Andy Kant, speaking at the Board of Trustees meeting on the Commercialization & Economic Development Committee on Jan. 27th.

Brad Ives, associate vice chancellor for campus enterprises, explained the goals — net zero water use, zero waste and net zero greenhouse gas emissions — to the Board of Trustees’ Finance and Infrastructure Committee Wednesday.

“They’re not just lofty aspirations — they’re really business musts,” Ives said.

UNC’s energy use is nearly flat from 2003 to 2015, and the University is using much less water per square foot than it did in 2000, Ives said, but the third goal — reducing greenhouse gas use — will be a challenge.

UNC won’t achieve the 2020 coal pledge to stop using coal by the end of the decade, Ives said.

“The biggest challenge for us is the coal plant on Cameron Avenue,” he said.

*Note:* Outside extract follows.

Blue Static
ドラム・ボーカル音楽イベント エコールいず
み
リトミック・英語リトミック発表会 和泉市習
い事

Ives said attempts to make the plant greener by converting it to burn biomass didn’t work out as planned.

According to his slideshow, the coal pledge was “quietly abandoned,” with a wait-and-see approach adopted in 2012 without public announcement.

He said by the end of 2016, UNC will have a new plan for how to stop using coal.

Odum demolition

Along with renovations to Beard Hall in the Eshelman School of Pharmacy and a new fire sprinkler system for Kenan Laboratories, trustees approved the demolition of Odum Village, which doesn’t meet fire safety standards.

“Odum Village is the last of our residence hall facilities without sprinklers,” said Anna Wu, associate vice chancellor for facilities services.

UNC had previously received an extension for the 2015 deadline to close the apartment-style campus housing, where 450 students currently live, at the end of this school year.

Wu said power generation and chilled water plants will be built on the site along with other projects.

UNC’s venture fund

Members of the board’s Commercialization and Economic Development Committee meeting congratulated former trustee and investor Sallie Shuping-Russell on the progress of the Carolina Research Venture Fund, which made its first investment in December.

Shuping-Russell said she knows some other universities are making investments like this as part of their endowments, but she thinks UNC is the only school contributing its own money to start a venture fund.

UNC needs a venture fund so it can take advantage of investment opportunities at all funding rounds, Shuping-Russell said.

“These are opportunities that we could have taken advantage of had we had this fund, and we can take advantage of now we’ve got it,” she said.

The fund has $10 million dollars right now, half of which comes from UNC. Shuping-Russell said that’s a good starting point.

Shuping-Russell refused to name the company that received the fund’s first investment, though she said it makes cancer therapeutic drugs and has connections to the Lineberger Comprehensive Cancer Center.